# 6 Month old kitten suddenly pooping on carpet and peeing on our bed.



## mrsb (May 11, 2012)

Please help, over the past few weeks my kitting has started to poo on the floor and pee in our bed! 

He is locked in the living room at night and every morning there is a poo on the carpet, we tried keeping the doors open incase he was upset about being left alone at night, but no, he still poops on the carpet.

Last night he pee'd on the bed whilst my husband was in it  and agian this morning!

What can we do to ge him using his litter tray agian (nothing has chnged with his littler tray).


----------



## Dally Banjo (Oct 22, 2009)

If he has'nt been neuterd he may just be marking his territory.


----------



## buffie (May 31, 2010)

Beat me to it DB


----------



## Dally Banjo (Oct 22, 2009)

buffie said:


> Beat me to it DB


Slow coach  :lol:


----------



## tornadoknight (Nov 25, 2012)

This is almost the same problem we are having. We just found that our 6 month old, male kitty peed & pooped in our closet. We are working on getting him dewormed. But otherwise he is in good shape.

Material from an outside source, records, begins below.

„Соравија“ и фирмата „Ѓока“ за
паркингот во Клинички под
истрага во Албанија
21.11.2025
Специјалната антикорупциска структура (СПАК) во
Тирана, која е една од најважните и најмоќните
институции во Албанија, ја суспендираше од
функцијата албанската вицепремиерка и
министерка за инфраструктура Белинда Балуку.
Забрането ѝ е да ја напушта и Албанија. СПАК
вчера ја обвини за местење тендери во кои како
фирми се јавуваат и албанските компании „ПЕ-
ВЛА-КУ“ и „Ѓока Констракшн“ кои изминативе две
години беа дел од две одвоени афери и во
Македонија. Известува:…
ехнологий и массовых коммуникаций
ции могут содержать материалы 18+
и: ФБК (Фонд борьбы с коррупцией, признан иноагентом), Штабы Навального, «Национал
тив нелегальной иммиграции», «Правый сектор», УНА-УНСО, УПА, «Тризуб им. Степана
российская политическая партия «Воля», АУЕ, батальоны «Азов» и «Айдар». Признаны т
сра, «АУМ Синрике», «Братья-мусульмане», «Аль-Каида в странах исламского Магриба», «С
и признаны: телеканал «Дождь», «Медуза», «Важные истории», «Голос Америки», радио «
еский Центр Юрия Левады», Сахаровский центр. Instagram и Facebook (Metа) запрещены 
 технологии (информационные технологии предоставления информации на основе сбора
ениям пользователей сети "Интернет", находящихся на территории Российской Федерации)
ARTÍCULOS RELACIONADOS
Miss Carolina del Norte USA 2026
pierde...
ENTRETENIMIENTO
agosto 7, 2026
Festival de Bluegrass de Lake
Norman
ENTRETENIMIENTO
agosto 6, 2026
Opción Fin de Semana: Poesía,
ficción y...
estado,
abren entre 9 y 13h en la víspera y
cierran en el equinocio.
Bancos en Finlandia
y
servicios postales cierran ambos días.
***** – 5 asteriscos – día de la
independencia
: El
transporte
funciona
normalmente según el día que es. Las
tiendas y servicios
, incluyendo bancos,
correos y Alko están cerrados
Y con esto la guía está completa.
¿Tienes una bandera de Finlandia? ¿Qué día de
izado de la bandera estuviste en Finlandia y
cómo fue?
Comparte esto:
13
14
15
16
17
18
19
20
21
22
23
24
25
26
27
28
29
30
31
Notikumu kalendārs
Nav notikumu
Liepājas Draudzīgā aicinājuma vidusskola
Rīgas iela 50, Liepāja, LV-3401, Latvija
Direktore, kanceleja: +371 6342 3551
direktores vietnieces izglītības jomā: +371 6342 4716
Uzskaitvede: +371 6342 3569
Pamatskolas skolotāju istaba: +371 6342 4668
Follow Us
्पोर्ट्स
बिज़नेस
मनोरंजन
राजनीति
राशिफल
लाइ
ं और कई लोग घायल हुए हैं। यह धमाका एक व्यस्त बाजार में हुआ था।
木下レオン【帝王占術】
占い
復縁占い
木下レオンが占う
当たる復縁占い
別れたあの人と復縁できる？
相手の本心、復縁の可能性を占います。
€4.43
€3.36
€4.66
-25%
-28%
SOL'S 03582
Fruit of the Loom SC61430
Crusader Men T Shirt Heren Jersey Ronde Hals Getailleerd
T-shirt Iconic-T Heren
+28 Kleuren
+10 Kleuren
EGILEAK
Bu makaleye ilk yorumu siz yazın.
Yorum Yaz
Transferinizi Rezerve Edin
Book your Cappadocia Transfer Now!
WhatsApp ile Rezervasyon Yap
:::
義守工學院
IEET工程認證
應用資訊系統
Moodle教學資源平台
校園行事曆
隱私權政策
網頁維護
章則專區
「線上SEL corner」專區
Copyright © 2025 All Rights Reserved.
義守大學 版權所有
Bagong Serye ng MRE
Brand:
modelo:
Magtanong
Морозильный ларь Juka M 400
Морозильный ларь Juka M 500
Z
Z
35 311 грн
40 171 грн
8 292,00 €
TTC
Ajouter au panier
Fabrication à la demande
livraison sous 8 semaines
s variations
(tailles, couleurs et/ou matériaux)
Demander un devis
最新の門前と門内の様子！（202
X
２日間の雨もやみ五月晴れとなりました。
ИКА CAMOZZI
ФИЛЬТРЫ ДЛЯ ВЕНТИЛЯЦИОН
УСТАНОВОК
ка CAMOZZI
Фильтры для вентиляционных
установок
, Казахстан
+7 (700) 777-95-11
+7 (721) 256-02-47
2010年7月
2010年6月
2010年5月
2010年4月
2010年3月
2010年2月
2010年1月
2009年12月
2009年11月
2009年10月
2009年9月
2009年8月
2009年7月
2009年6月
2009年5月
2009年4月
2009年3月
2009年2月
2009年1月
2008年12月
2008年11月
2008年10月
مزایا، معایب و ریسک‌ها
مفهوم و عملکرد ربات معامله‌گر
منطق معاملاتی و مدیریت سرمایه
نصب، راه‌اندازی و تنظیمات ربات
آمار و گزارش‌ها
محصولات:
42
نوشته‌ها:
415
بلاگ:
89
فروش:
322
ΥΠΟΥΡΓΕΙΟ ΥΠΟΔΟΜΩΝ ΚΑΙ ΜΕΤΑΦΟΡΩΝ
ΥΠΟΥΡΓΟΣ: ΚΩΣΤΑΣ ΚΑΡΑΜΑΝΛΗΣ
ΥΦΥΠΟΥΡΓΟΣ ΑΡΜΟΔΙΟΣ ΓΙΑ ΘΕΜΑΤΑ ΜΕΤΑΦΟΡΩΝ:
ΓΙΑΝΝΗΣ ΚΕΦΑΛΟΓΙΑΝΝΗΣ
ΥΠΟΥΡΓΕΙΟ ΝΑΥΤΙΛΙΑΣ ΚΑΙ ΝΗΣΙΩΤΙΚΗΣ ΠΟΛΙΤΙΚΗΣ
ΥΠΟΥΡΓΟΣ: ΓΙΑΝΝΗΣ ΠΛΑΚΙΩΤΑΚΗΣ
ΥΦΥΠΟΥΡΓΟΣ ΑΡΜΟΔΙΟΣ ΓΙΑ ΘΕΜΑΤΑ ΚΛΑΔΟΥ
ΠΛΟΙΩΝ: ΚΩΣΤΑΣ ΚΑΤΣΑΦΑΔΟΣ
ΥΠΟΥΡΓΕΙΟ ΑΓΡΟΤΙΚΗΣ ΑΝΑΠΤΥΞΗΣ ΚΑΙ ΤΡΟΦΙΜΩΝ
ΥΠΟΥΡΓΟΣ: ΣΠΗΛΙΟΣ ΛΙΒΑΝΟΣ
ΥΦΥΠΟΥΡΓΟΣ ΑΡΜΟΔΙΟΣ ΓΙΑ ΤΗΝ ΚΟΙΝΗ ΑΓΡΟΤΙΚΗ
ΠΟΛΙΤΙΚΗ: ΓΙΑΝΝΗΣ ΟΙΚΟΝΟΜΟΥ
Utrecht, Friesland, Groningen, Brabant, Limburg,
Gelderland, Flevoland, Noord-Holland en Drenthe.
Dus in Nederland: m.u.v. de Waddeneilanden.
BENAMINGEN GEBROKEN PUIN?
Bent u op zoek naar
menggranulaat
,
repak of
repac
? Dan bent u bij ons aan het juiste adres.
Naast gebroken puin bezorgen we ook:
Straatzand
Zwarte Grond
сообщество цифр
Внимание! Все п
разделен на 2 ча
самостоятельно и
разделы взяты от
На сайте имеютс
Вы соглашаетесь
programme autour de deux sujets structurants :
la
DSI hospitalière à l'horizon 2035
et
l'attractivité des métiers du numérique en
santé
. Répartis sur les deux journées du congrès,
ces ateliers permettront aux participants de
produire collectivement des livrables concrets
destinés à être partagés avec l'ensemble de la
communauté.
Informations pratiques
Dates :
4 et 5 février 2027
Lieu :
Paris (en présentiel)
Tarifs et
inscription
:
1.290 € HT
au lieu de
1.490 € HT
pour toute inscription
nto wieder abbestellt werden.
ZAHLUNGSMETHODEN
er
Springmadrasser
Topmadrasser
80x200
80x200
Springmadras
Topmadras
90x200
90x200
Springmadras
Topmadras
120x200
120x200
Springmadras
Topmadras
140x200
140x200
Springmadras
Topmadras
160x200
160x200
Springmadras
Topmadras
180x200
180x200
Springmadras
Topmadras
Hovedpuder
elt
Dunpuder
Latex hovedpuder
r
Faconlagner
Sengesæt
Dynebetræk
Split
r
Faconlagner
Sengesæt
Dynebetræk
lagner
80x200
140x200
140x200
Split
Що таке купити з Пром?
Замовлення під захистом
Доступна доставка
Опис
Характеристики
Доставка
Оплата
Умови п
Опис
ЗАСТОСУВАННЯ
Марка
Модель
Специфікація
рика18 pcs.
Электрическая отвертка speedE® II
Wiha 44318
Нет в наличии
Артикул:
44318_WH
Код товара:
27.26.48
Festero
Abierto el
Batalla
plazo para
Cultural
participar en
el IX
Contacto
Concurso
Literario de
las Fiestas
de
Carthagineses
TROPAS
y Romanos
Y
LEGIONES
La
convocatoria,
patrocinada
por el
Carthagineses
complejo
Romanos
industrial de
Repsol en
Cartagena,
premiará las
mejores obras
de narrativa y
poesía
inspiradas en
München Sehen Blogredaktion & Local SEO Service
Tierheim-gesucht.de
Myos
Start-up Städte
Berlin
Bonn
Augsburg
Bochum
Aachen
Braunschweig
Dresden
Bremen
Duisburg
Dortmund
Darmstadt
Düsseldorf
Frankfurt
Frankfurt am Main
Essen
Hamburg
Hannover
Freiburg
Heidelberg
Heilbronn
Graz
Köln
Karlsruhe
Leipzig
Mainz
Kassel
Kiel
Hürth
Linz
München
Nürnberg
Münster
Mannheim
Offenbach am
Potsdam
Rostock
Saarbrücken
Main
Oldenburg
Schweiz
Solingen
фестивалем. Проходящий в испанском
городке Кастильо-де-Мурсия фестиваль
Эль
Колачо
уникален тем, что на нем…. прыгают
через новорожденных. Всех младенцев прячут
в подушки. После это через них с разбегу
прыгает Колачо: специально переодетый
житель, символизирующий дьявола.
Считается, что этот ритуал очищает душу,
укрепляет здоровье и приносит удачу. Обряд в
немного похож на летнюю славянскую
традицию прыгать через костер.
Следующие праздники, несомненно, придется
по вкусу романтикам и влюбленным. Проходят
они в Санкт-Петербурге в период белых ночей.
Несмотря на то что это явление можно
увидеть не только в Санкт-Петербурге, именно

We weren't sure if this was his way of showing us he is angry with us, he is sick, his kitty litter box was too dirty or maybe it has to do with his age and maybe needing to get neutered.

It's interesting to know that this happens with other kittens his age.

Thanks in advance, 
Matt


----------



## The Minkey (Feb 6, 2012)

Matt - it may be the litter tray he's got is placed in an area that gets too much traffic and as he's getting older, he feels the need to go somewhere 'safer' seeing as he's gone in a closet. If you haven't already got one, perhaps consider getting him a covered littered tray and site it somewhere quieter.


----------



## Talia (Nov 17, 2012)

Hi

Really interesting to read so many other people had/having this problem.

When my cat was that age he did the same. Pleased to say it was resolved with info below (from two behaviourist friends) 

-Get cat neutered
-Make sure he has a choice of litter trays/boxes with different litters (cats prefer fine grain type - NO paper/recycled materials etc). Note which one he uses most and duplicate this upstairs etc.
-Ensure litter tray is in quiet area away from feeding and sleeping spots and keep it clean 
-There should be at least 1 litter tray per cat on every floor
-Use feliway or other pheremone diffusers 
-Go back to basics, restrict him to one room 24 hours a day (or a pen with bed and tray if this doesn't work) for a few days until he is 100% reliable
-Gradually open up other rooms one by one but supervise him and any accidents immediately revert to basics as above

Takes time and patience I know, but it works with 99% of cats and the younger the better.

Good luck!


----------